Problem to solve:
After locating the line that contains "für den öffentlichen Dienst" in the records below, write out exactly that line and each line after it through the one that contains "hoch die Qualität", and nothing else.

==== Records

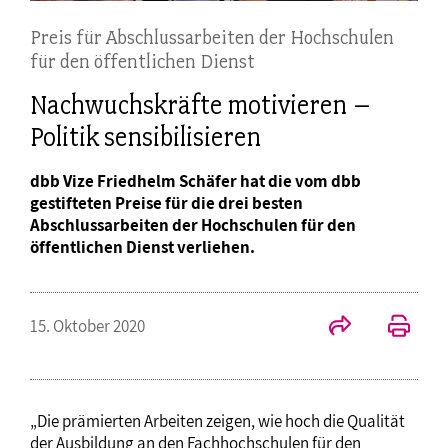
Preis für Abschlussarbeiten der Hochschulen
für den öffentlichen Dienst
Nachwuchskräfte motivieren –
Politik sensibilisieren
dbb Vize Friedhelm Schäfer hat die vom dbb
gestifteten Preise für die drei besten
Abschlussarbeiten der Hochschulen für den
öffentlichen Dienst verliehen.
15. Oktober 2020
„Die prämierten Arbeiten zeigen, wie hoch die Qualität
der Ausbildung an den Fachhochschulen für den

========
==== Records

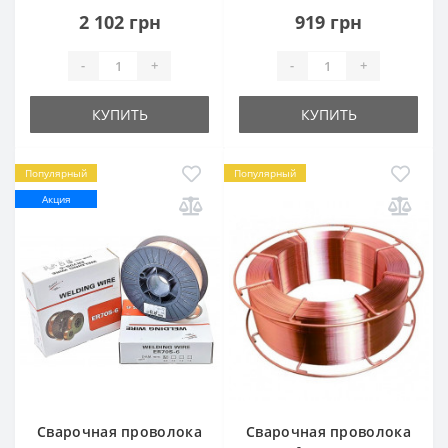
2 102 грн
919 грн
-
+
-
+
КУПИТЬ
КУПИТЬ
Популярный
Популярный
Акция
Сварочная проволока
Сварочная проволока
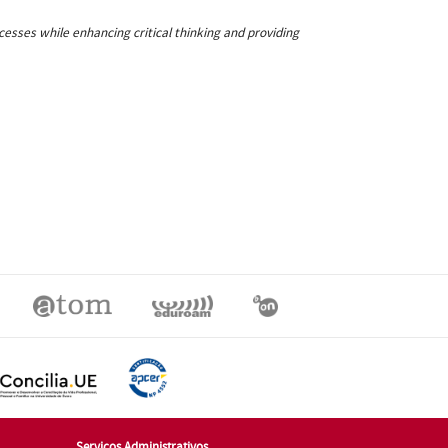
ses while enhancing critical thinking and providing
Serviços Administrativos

========
==== Records

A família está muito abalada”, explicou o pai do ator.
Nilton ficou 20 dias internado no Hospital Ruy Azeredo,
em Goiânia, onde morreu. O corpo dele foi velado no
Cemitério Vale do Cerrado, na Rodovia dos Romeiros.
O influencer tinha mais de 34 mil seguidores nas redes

========

Solution to the problem:
für den öffentlichen Dienst
Nachwuchskräfte motivieren –
Politik sensibilisieren
dbb Vize Friedhelm Schäfer hat die vom dbb
gestifteten Preise für die drei besten
Abschlussarbeiten der Hochschulen für den
öffentlichen Dienst verliehen.
15. Oktober 2020
„Die prämierten Arbeiten zeigen, wie hoch die Qualität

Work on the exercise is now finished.